### Required action
Please answer from the cranberry intake passage below: what mean per-user daily intake of cranberry juice did the NHANES of 2005–2008 report?

### Quoted passage
——

The estimated mean per‐user daily intake of cranberries by male and female adults in the US is 23.6 and 42.1 g, respectively, and the estimated 90th percentile per‐user daily intake of cranberries is 69.3 and 103.9 g/day, respectively (CDC, 2006). These intake estimates are based on food consumption data included in the National Center for Health Statistics’ (NCHS), National Health and Nutrition Examination Surveys (NHANES) (survey data from years 2003–2004, 2005–2006).

According to the NHANES of 2005–2008, the mean per‐user daily intake consumption of cranberry juice (100% cranberry juice, cranberry juice cocktail, low‐calorie cranberry juice cocktail and blended cranberry drinks) was 221 mL. Duffey and Sutherland (2013) considered that the amount of cranberry juice in products to be around 27% due to the astringency of cranberry juice. The applicant concurs with the assumption that ‘cranberry juice’ consumption as recorded by NHANES represents beverages with about 27% cranberry juice and not the pure juice.

——

### Data under study
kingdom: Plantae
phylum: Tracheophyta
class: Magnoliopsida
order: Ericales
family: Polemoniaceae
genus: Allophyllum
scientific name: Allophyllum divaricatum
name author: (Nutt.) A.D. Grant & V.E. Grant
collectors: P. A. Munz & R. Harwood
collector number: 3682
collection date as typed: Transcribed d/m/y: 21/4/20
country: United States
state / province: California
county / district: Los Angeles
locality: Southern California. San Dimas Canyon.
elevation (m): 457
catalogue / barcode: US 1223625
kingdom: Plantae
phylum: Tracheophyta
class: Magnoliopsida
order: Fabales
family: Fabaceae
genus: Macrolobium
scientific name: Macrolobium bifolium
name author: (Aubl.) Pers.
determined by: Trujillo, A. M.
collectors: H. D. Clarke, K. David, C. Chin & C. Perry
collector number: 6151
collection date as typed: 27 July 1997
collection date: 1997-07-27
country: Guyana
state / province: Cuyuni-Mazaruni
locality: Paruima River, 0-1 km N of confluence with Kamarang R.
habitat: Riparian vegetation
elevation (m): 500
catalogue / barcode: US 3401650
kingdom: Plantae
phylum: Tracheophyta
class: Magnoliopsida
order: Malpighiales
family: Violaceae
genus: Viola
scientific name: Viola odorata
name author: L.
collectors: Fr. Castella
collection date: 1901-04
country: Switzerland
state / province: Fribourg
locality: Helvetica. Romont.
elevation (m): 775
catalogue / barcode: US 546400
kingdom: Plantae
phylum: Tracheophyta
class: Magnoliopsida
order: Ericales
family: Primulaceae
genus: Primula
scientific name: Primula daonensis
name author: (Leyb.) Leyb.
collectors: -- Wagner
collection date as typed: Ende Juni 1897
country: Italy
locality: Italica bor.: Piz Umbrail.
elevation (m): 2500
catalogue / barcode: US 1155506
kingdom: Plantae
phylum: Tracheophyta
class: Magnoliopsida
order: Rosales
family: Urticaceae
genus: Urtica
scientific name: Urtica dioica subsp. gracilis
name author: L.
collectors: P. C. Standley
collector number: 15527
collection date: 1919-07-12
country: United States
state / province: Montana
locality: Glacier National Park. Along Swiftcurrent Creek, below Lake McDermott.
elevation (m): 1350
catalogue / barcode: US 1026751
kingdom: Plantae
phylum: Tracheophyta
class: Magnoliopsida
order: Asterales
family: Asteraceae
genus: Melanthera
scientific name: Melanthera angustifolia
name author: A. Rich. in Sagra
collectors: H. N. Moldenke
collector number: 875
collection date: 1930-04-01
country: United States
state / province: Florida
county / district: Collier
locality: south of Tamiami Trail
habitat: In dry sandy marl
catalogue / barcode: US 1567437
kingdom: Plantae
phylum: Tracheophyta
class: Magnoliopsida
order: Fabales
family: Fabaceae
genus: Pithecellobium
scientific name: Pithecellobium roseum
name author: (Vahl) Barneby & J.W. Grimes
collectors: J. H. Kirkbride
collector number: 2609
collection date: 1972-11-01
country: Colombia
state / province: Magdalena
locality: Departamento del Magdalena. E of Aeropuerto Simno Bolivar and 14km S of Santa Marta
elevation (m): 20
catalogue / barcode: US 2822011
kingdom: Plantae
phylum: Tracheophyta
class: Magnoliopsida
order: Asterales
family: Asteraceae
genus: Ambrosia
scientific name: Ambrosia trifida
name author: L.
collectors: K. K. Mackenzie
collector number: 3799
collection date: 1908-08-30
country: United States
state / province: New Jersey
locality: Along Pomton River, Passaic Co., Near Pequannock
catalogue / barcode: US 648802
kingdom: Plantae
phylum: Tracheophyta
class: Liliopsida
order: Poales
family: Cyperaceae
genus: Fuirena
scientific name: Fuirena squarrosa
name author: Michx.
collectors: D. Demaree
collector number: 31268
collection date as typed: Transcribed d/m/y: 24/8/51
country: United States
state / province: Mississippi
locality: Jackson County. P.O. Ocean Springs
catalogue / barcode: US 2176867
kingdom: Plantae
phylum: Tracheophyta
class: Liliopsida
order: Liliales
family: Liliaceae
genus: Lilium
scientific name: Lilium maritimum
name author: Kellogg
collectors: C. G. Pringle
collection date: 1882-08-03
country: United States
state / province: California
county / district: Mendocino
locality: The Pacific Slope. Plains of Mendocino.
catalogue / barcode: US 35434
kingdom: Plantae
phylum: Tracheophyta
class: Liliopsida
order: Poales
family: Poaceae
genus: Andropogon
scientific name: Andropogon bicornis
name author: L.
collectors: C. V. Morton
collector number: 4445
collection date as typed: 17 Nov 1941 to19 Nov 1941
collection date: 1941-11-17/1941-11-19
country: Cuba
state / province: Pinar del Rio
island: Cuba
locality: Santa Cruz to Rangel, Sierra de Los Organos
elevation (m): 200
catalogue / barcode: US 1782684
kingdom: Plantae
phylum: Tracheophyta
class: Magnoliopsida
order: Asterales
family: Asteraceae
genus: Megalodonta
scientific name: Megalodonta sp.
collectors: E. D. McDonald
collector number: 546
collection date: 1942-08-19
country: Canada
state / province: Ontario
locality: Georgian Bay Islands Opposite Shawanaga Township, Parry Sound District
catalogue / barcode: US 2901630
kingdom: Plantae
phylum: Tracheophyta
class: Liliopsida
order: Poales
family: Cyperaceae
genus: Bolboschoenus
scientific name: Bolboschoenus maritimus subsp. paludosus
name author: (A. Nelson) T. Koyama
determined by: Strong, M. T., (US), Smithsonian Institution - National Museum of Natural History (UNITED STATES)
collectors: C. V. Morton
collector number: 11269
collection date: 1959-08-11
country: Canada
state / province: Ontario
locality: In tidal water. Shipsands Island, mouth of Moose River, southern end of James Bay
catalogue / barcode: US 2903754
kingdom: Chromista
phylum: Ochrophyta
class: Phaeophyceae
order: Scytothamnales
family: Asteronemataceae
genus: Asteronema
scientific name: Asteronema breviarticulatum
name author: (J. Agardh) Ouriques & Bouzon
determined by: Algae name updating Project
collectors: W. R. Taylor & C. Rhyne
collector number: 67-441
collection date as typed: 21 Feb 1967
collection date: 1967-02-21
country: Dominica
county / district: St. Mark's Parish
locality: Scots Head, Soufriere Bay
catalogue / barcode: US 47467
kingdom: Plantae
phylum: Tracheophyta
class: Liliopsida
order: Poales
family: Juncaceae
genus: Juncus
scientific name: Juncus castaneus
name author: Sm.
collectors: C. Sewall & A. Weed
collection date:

——

### Output for this exercise
221 mL